Curator's Take
This research tackles one of the most pressing challenges in near-term quantum computing by developing a practical framework to understand how hardware noise systematically degrades QAOA performance on real quantum devices. The introduction of Landscape Span Compression as a device-agnostic metric provides researchers with a concrete tool to quantify noise-induced landscape flattening, while the extensive empirical validation on IBM's 156-qubit Heron processor offers valuable insights for optimizing variational quantum algorithms in noisy environments. Particularly significant is the finding that hardware noise compresses energy landscapes by 24-30% without shifting optimal parameters, suggesting that classical optimization results can still inform quantum hardware deployment strategies. The work also reveals important limitations of current calibration models, which capture structural behavior well but miss nearly 60% of performance degradation, highlighting the need for better noise characterization methods as quantum devices scale up.
— Mark Eatherly
Summary
We introduce and empirically validate Landscape Span Compression (LSC), a device-agnostic metric for quantifying how hardware noise distorts the variational energy landscape of the Quantum Approximate Optimization Algorithm (QAOA).
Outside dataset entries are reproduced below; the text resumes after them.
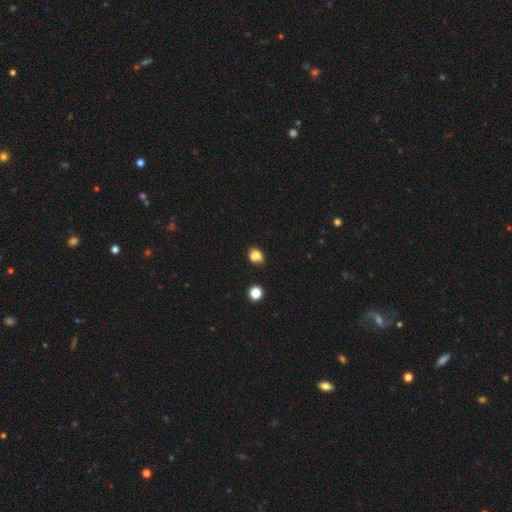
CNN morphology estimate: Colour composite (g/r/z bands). It shows a smooth galaxy with no disk features (76%) that is in between round and cigar-shaped (54%). Merging: none (47%).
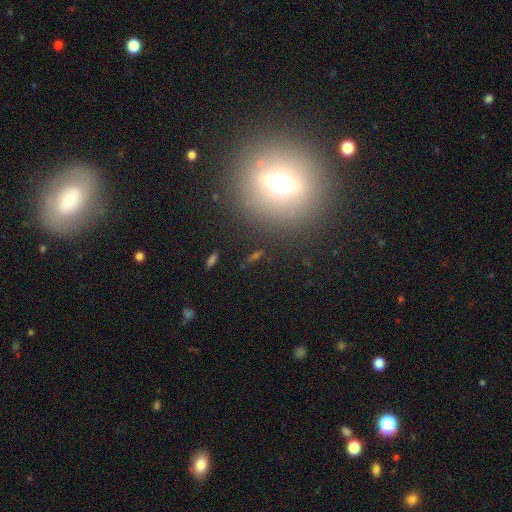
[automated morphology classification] Smooth or featured? Predicted: smooth (p=0.36). Merging? Predicted: none (p=0.83).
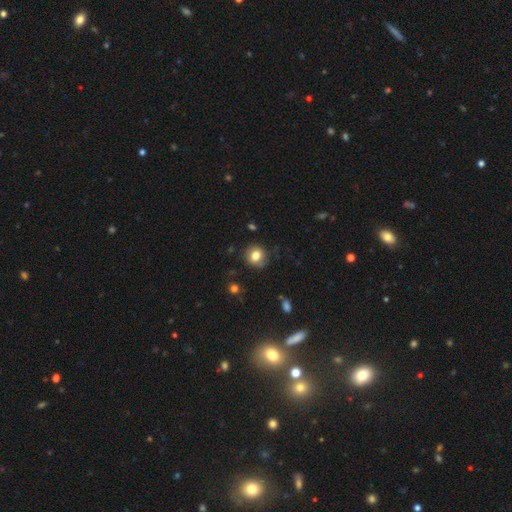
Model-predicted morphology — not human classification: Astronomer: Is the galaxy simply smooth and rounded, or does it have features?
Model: smooth — 80%.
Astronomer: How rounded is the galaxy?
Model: round — 87%.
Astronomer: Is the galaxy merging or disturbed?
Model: none — 84%.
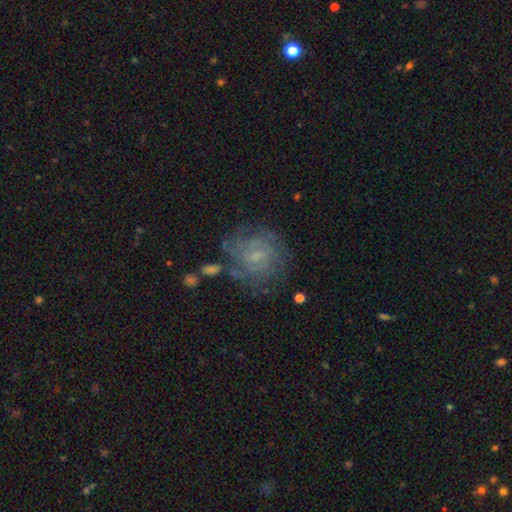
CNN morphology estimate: The model was most divided on "bar": no: 55%, weak: 39%, strong: 6%. More confident: edge-on disk — no (97%); spiral arms — yes (73%); merging — none (63%); smooth or featured — featured or disk (61%); bulge size — small (58%).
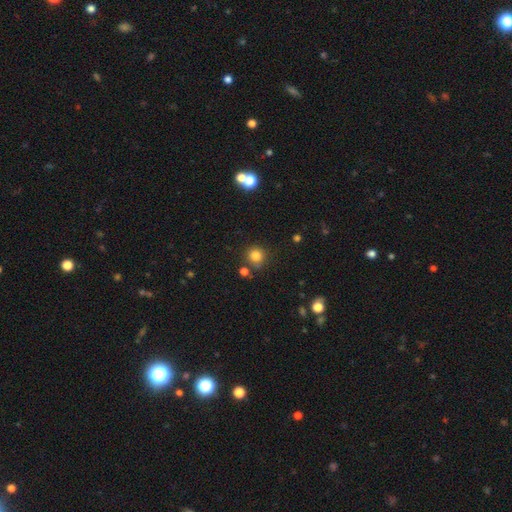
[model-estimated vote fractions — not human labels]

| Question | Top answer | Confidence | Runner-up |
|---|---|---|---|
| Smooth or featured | smooth | 81% | star or artifact (13%) |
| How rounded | round | 92% | in between (7%) |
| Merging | none | 79% | minor disturbance (10%) |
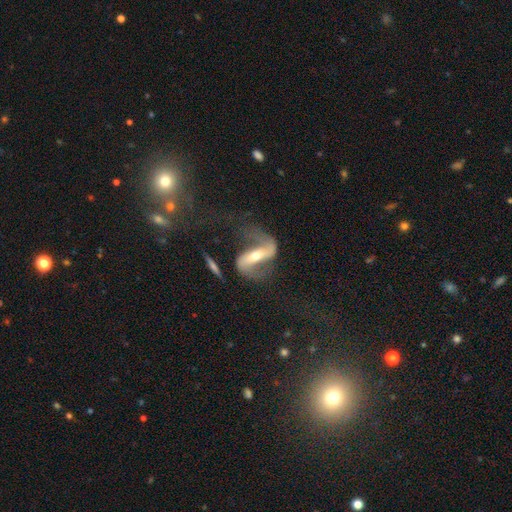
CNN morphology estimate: Q: Smooth or featured?
A: featured or disk (87%); runner-up: smooth (7%)
Q: Edge-on disk?
A: no (93%); runner-up: yes (7%)
Q: Bar?
A: strong (60%); runner-up: weak (24%)
Q: Spiral arms?
A: yes (95%); runner-up: no (5%)
Q: Spiral winding?
A: loose (69%); runner-up: medium (24%)
Q: Spiral arm count?
A: 2 (91%); runner-up: 1 (4%)
Q: Bulge size?
A: moderate (53%); runner-up: small (40%)
Q: Merging?
A: none (57%); runner-up: major disturbance (23%)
Intuitively, LSC measures how much noise flattens the energy landscape, approaching 1 as the landscape collapses toward a barren plateau. We report an experience study of applying QAOA with LSC-based noise characterization on IBM's ibm_fez for three constrained QUBO portfolio instances, distilling practical lessons for parameter transfer, calibration-model fidelity, and error mitigation. Running p=1 QAOA on ibm_fez (Heron r2, 156 qubits) with up to 57,344 shots per grid point across three constrained binary optimization instances encoded as QUBO problems, we find: (i) hardware noise uniformly compresses the landscape span by 24-30% without displacing the global minimum, supporting classical-to-hardware parameter transfer; (ii) feasibility fractions at the optimal parameters remain 1.5-1.7 times above random sampling despite noise-induced degradation; (iii) the IBM calibration-based noise model achieves Pearson r=0.959 structural agreement with hardware but explains only approximately 42% of approximation-ratio degradation, with crosstalk and coherent errors as the leading unexplained contributors; (iv) a consistent noise cost of approximately 0.03 approximation-ratio units is observed across all instances; and (v) Zero-Noise Extrapolation yields mixed energy improvements of +7%/+9%/-4% per instance with 3-5 times uncertainty inflation. We compare LSC against four existing metrics and argue it is the most robust discriminator of noise severity for constrained QAOA on near-term devices.